Opportunity is missed by most people because it is dressed in overalls and looks like work. - Thomas Edison
I posted last week on the first meeting of this "Opening up" group. The reflection sheets everyone had filled in after the initial meeting had been copied and sent to all participants, so we already had more material to work with as we started this second session. I've experimented with different ways of beginning interpersonal group meetings over the years. In peer groups I usually bid to start with a few minutes of silence. I find it seems to help people "arrive" and then to engage more deeply, more quickly - it certainly does this for me.
Often then there would be agreement that everyone who wants to "checks in". I usually start interpersonal groups I'm leading with this round of check ins too. I suggest that if bigger issues start to emerge, the person involved considers flagging the issue as something to return to once everyone has had an opportunity to briefly say how they're doing. Strong emotion however typically "trumps" other structures so - if someone is pretty charged up - I would usually make space for them to work straight away. This is both about going with the general guideline that strong emotion usually highlights that an issue is worth looking at, and about going right ahead to focus on "emotional elephants in the corner of the room" rather than have them distract everyone from other less charged work.
So we checked in. Good. Then issues were picked up both from the reflection sheets and from what had been said as people checked in. We're working on three relationship domains in these groups - relationships in our pasts & how they've affected us, our current relationship networks & what's going right & wrong with them, and relationships in the here-and-now of the group. Good discussions. People raised important issues in their lives. Others responded with their experience, insights, and feedback. Caring and open; increasingly so. Learning to trust. Feeling accepted. Seeing others take risks in self-disclosure and taking risks oneself - and finding out it's OK. Important, especially at this stage of the group. The handout on "Therapeutic factors in groups" highlights that the benefits of group therapy come in a whole series of ways. Typically interpersonal factors (both expression & feedback), catharsis and especially group cohesiveness are rated particularly highly - but it varies with the stage of the group and with the psychological robustness & emotional intelligence of the participants.

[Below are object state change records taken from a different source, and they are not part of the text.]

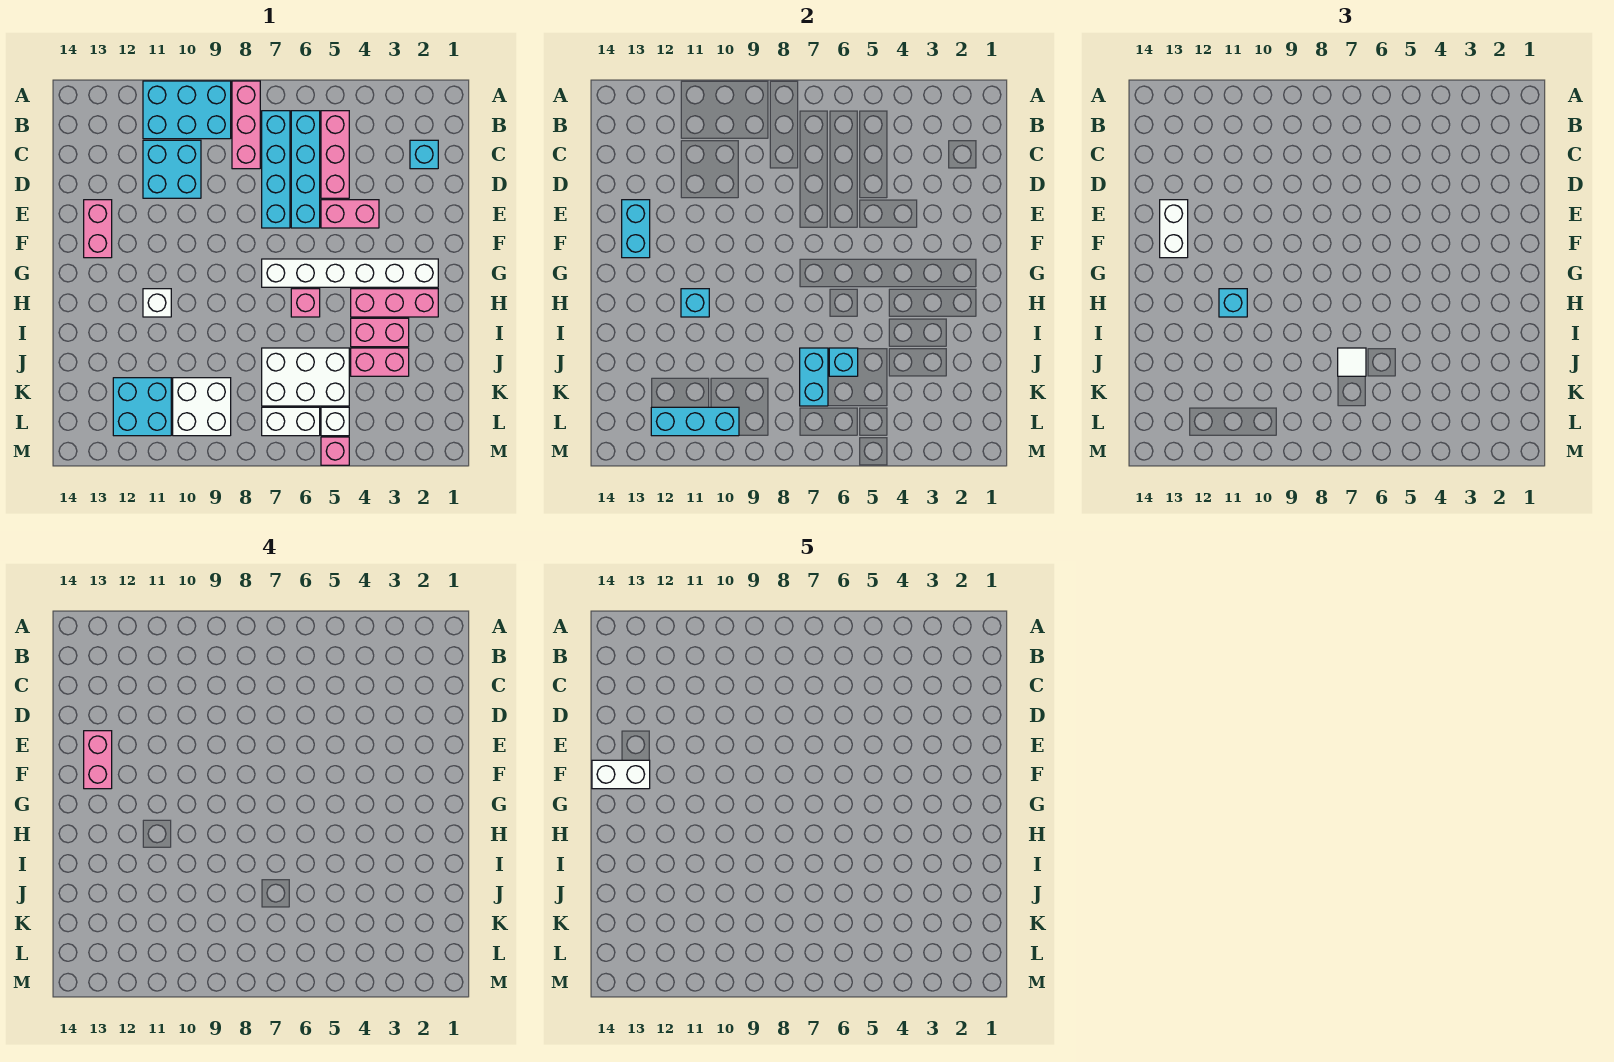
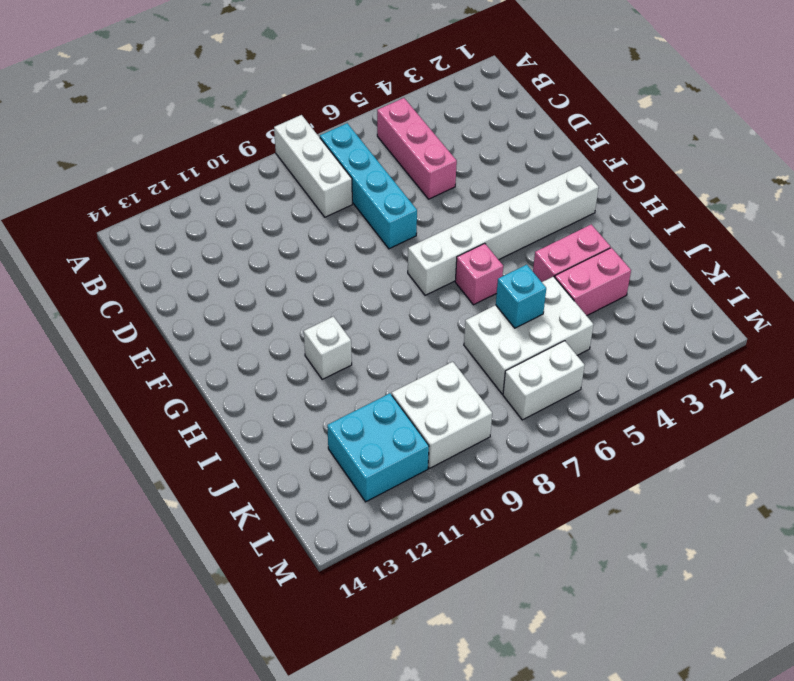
white brick A8:C8 level 1 -> pink brick A8:C8 level 1
none -> cyan brick A9:B11 level 1
none -> cyan brick B6:E6 level 1
none -> cyan brick C2 level 1
none -> cyan brick C10:D11 level 1

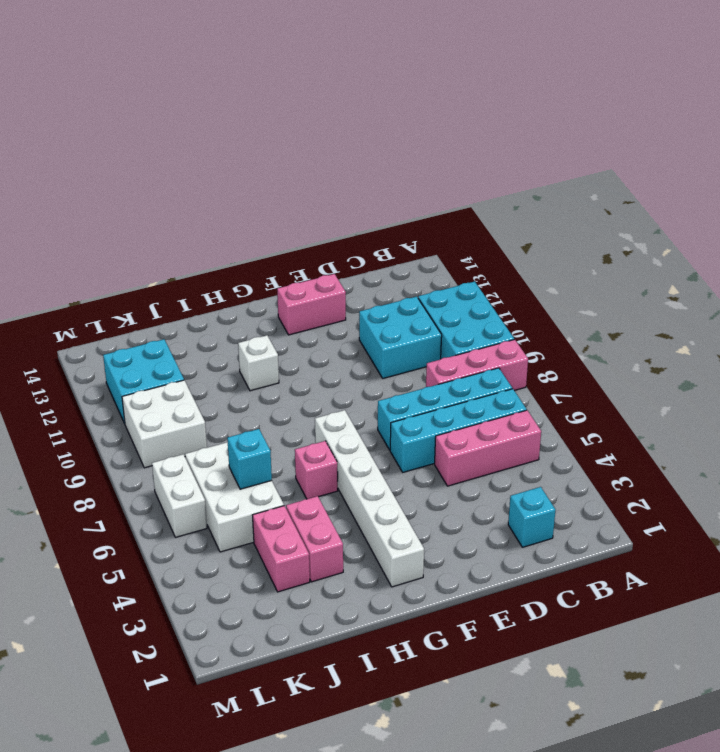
none -> pink brick E4:E5 level 1
none -> pink brick H2:H4 level 1
none -> white brick L5 level 1
none -> pink brick M5 level 1

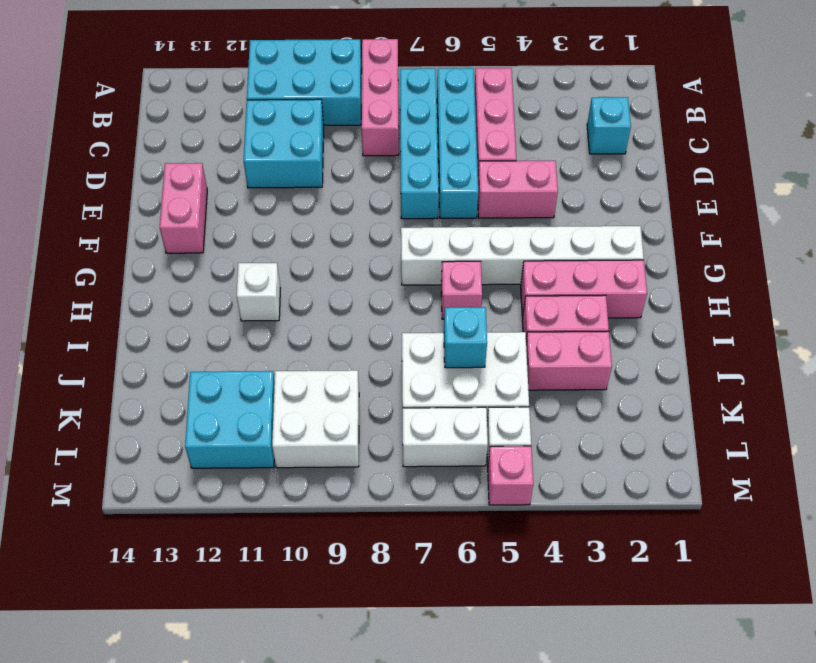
none -> cyan brick E13:F13 level 2
none -> cyan brick H11 level 2
none -> cyan brick J7:K7 level 2
none -> cyan brick L10:L12 level 2

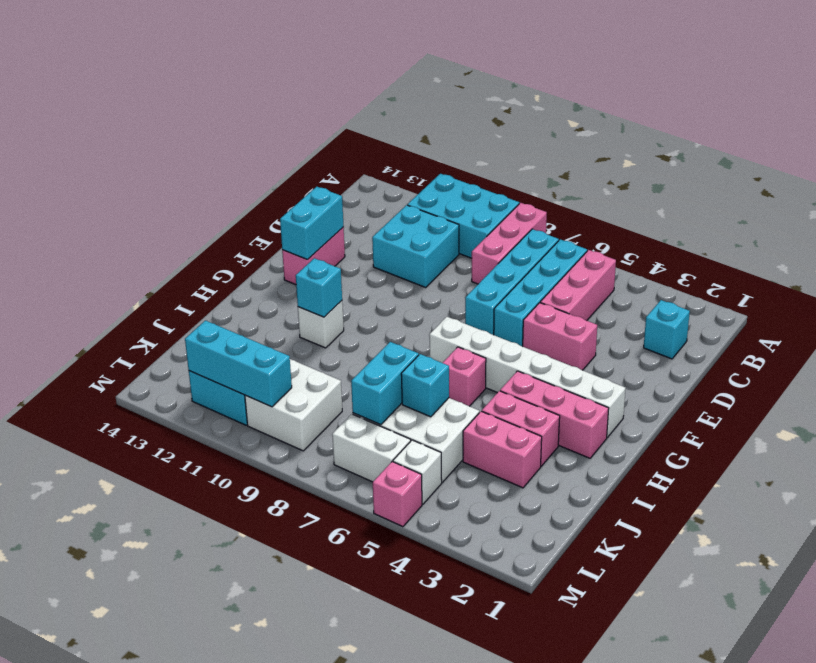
none -> white brick E13:F13 level 3
none -> cyan brick H11 level 3
none -> white tile J7 level 3
none -> pink brick E13:F13 level 4

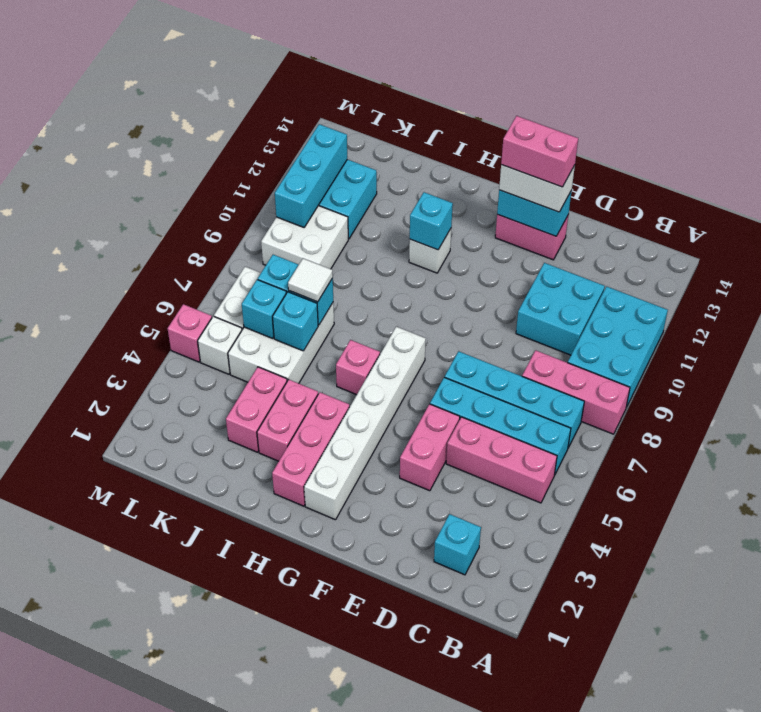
cyan brick K6 level 2 -> cyan brick H11 level 3
none -> white brick F13:F14 level 5

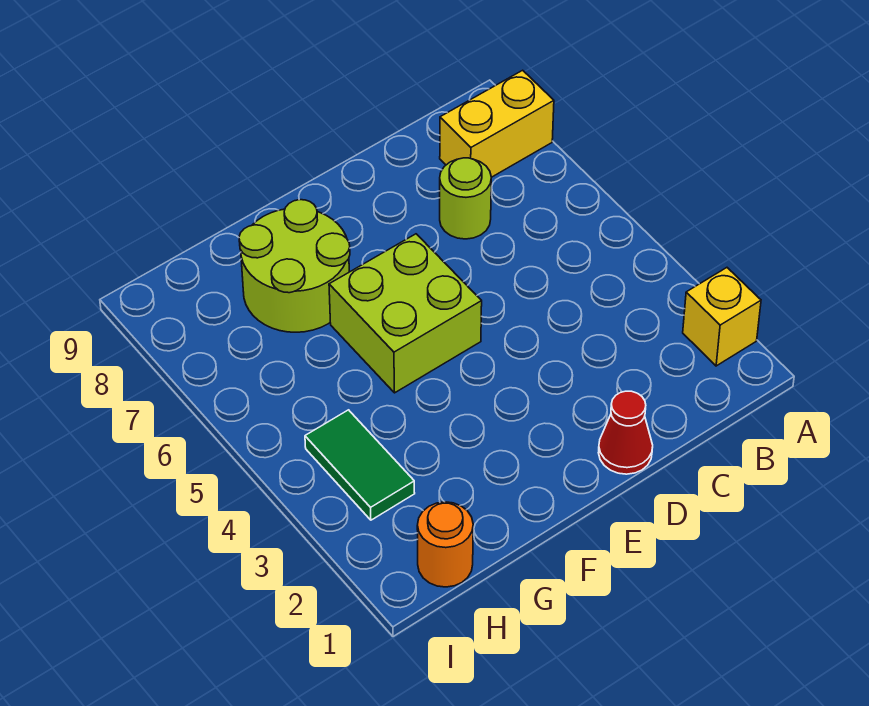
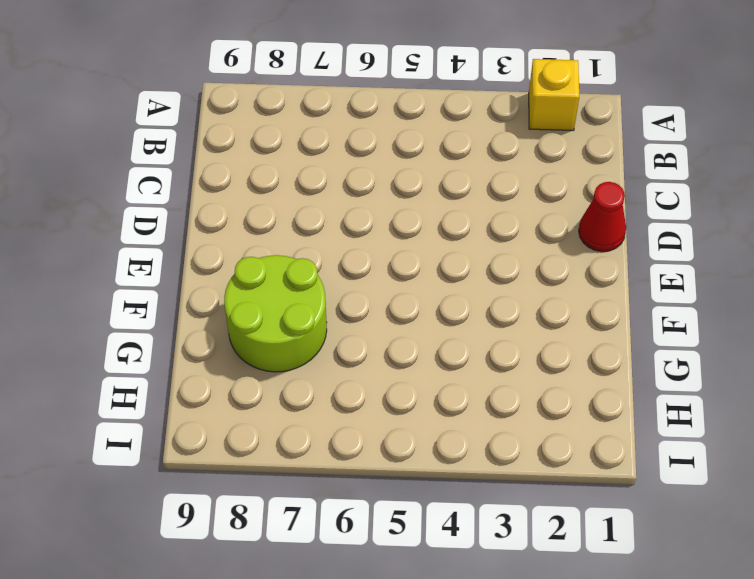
none -> yellow brick A8:B8 level 1
none -> lime round brick C7 level 1

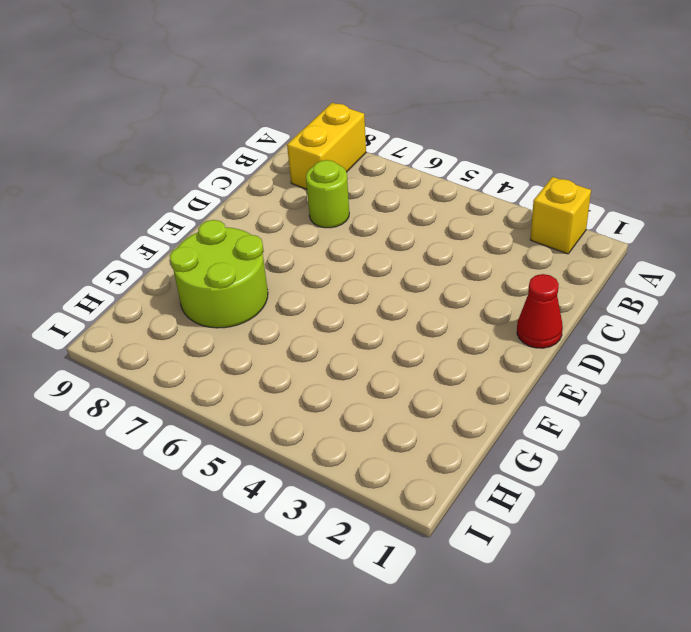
none -> lime brick E5:F6 level 1
none -> orange round brick H1 level 1

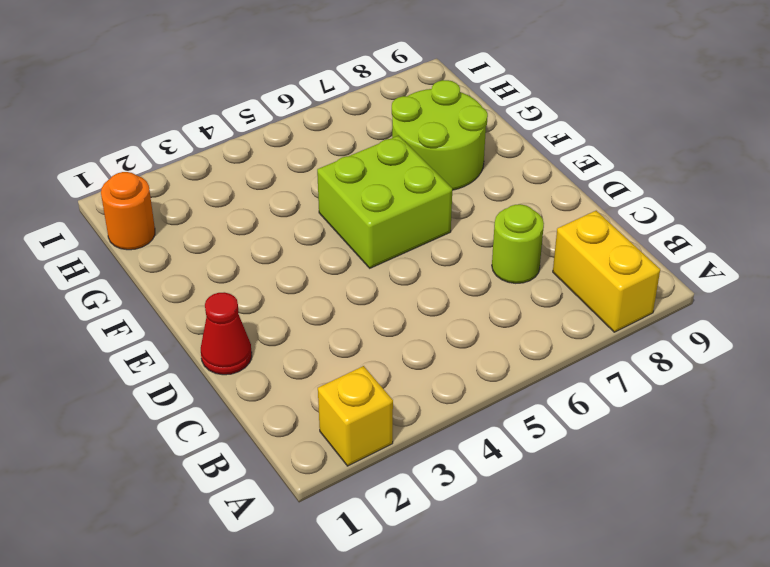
none -> green tile H3:H4 level 1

The here-and-now relationships in the group are a particularly rich potential source of learning - partly because we've all witnessed the development of these "group relationships" and can give each other well-informed, eye-witness feedback. I now asked people to pair up (there was one group of three) to talk more about this in-the-group relationship domain. I introduced the "Needs, beliefs & behaviours" model that highlights how our past experience of relationships can so strongly colour our current relationships out "in the world", and also our here-and-now relationships in this group. It's a model I've described more fully in a series of blog posts - "Our life stories ... part one, needs", "Our life stories ... part two, beliefs", "Our life stories ... part three, behaviours" and "Our life stories ... part four, relationships". So the pair exercise was to talk with one's partner about how experience in past relationships (especially early in our lives) is affecting how we're relating here with others in this group - and to talk to about what each of us wants to change in our "interpersonal styles". Paraphrasing Alice Miller "The walls we build to protect ourselves become the prisons in which we live". This is jailbreak time!